Buku ini juga tidak akan mungkin terwujud tanpa dukungan, dan kepercayaan dari banyak pihak. Rasa terima kasih yang terdalam kami haturkan kepada : Heru Lelono, Ben Subrata, Prof Ngurah Bagus, Prof DG Palguna, Prof Hildred Gertz, Prof Adrian Vickers, Ida Rsi Putra Manuaba, Michael White/ Made Wijaya, teman-teman AMPIK, Kt Ngastawa, Agus Maha Usada, Prof Nitya, Baskara, Dr Donder, Dr Sayoga, Dwija, Wiratmaja, Gde Sudibya, Made Suardhana, Artaya, wartawan Ace, Jais Darga, Agus Waworuntu, Pringgo, Gung Alit, Ngurah Santika, Agung Rai Arma, Goenawan Mohammad, Warih wisatsana, Dr Jean Couteau,Tatik Inten, Rocky Gerung, Valentino Barus, Dr Mildawani, Suryo Susilo, Alexander Effendi, Demer, Putu Leong, Nyoman Dhamantra, Arik Kalender, Moh Oemar, Wesaka Puja, Dewa Muka, Joni Suhartawan, Ary Dwipayana,Yudha Bantono, Bre Redana, Hotmaraja Penjaitan, Nusron Wahid, Dr Fadli Zon, Prajaniti, Forum Merah Putih, Mabes Bangsal, Ashram Gandhi santisena, Sandhi Murti, LSM Jarak, Group WA Bali lebih baik, Satu Pena Bali, Wira Satya, Laksmi, Wisnu Wijaya, Kt Suerti, Group WA Cipanas, Group WA Kagama, Yayasan Sudamala Bumi Insani.
Buku ini sekaligus undangan untuk kembali ke akar, menemukan kebijaksanaan yang telah lama terpendam, dan menggunakannya untuk menciptakan kehidupan yang lebih sadar dan bermakna.
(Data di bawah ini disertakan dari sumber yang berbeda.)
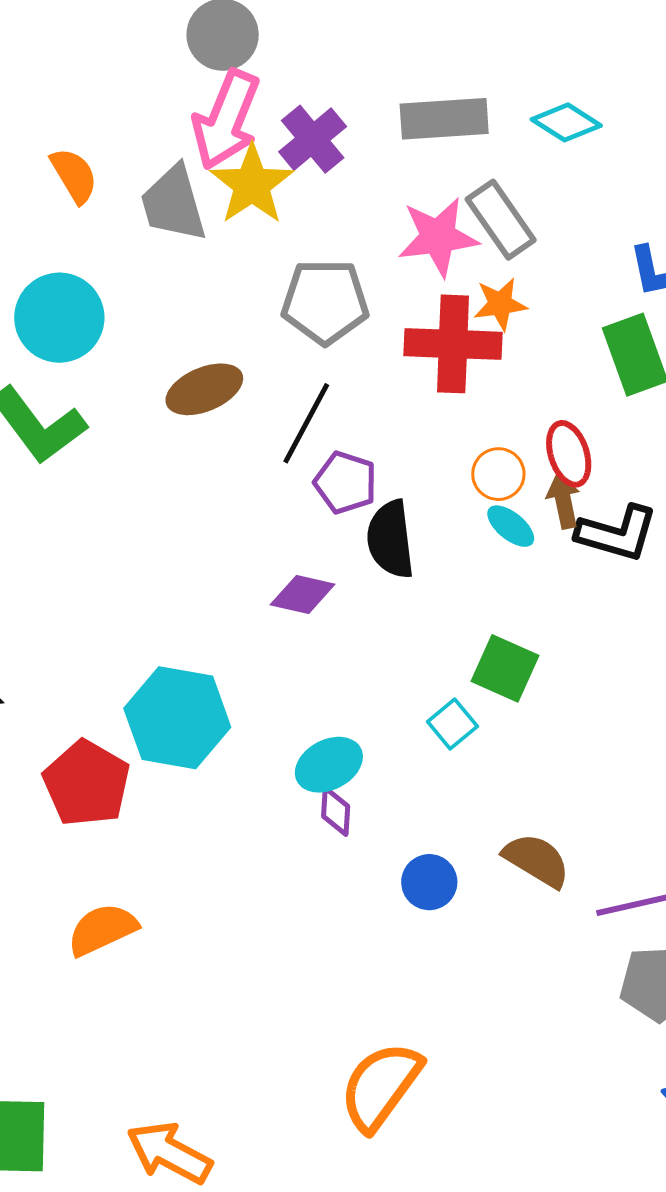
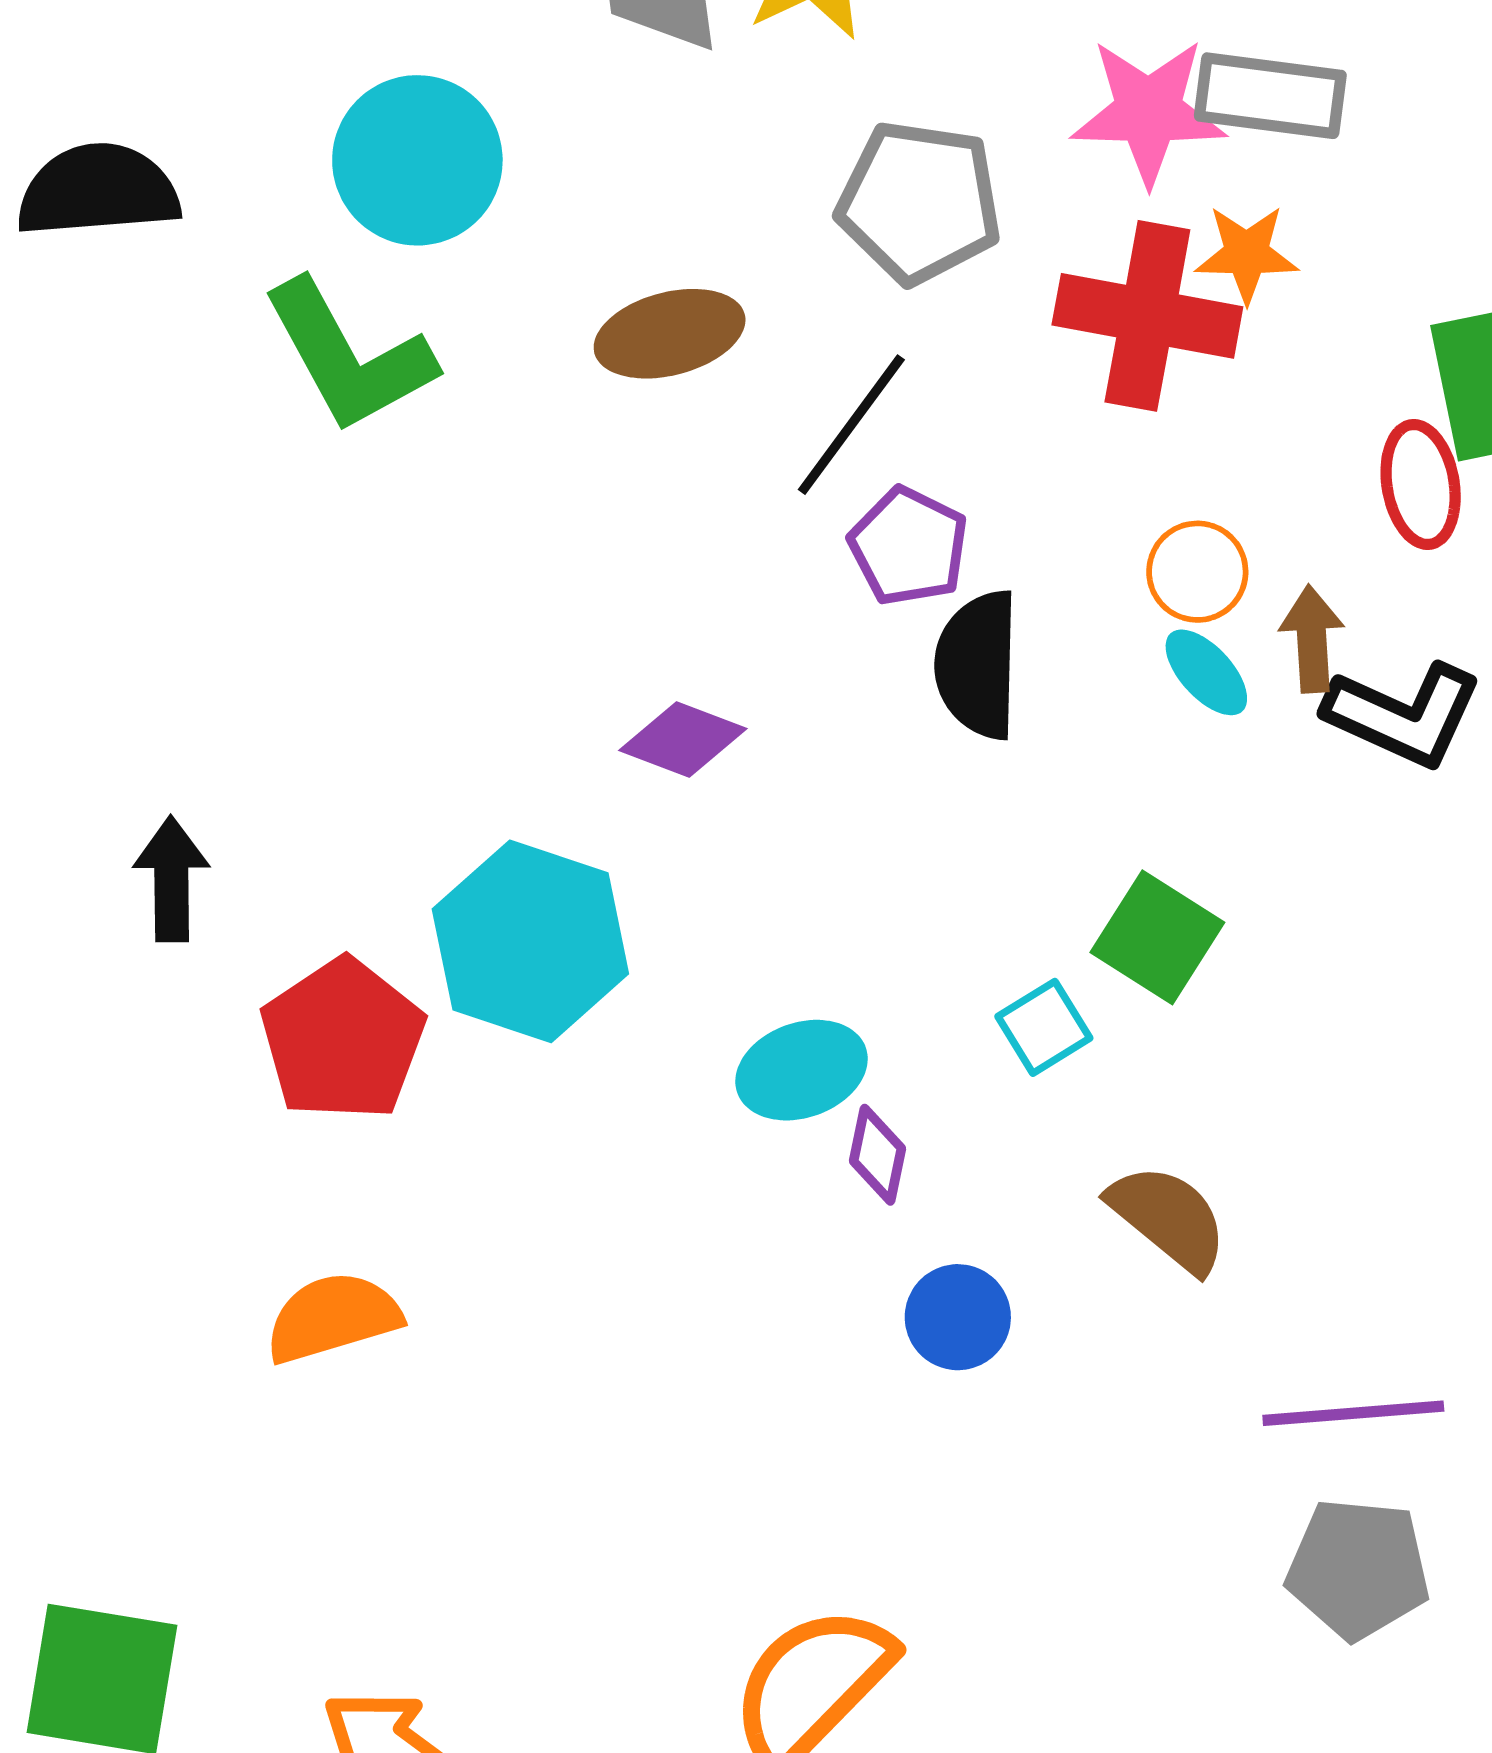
gray rectangle: (501, 220) -> (1270, 96), turned -56
red ellipse: (569, 454) -> (1421, 484), moved
purple diamond: (303, 594) -> (683, 739), moved
purple diamond: (336, 811) -> (878, 1155), moved
brown semicircle: (537, 860) -> (1168, 1218), moved

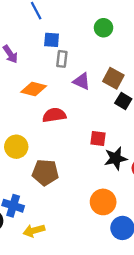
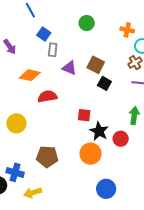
blue square: (52, 40) -> (44, 34), turned 32
black star: (116, 158) -> (99, 131), turned -30
brown pentagon: (45, 172) -> (47, 157), moved
orange circle: (103, 202) -> (91, 154), moved

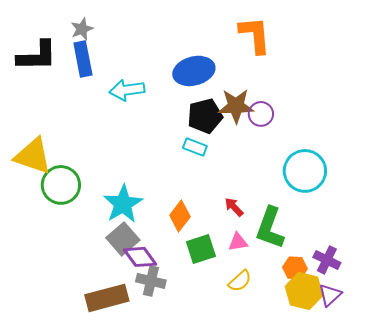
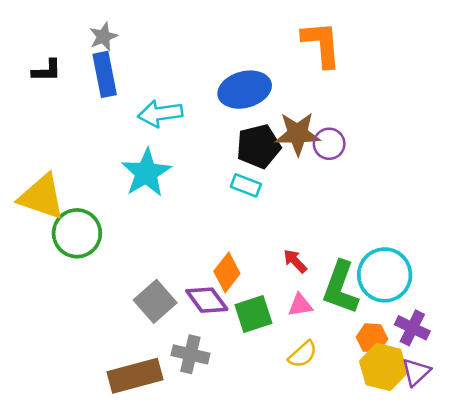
black L-shape: (37, 56) -> (47, 71), size x0.6
cyan circle: (305, 171) -> (385, 275), moved
cyan star: (123, 204) -> (146, 173), moved
purple diamond: (140, 257) -> (207, 300), moved

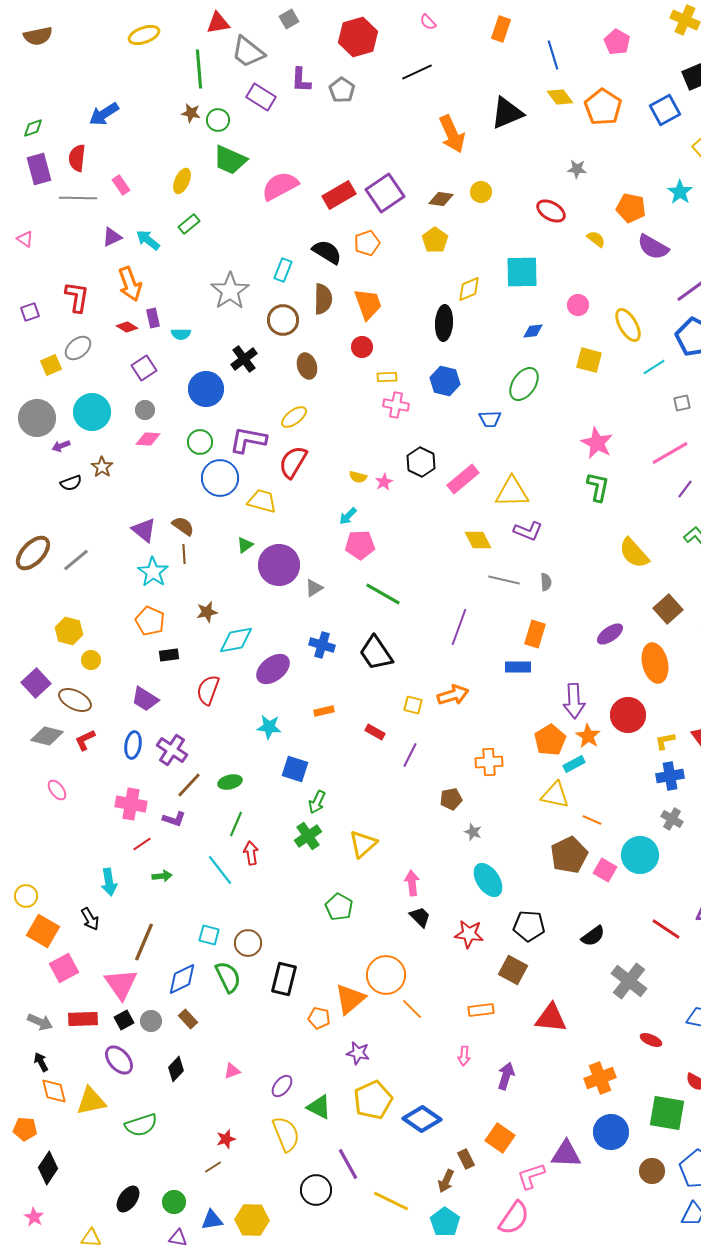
Wariga: Cermin Kehidupan bukan hanya buku untuk dibaca, melainkan cermin untuk direnungkan. Biarlah setiap halaman menjadi pantulan yang membimbing kita menuju keharmonisan, baik dengan diri sendiri maupun dengan alam semesta. Jayalah ilmu pengetahuan Nusantara Jayalah Indonesia negeri tercinta.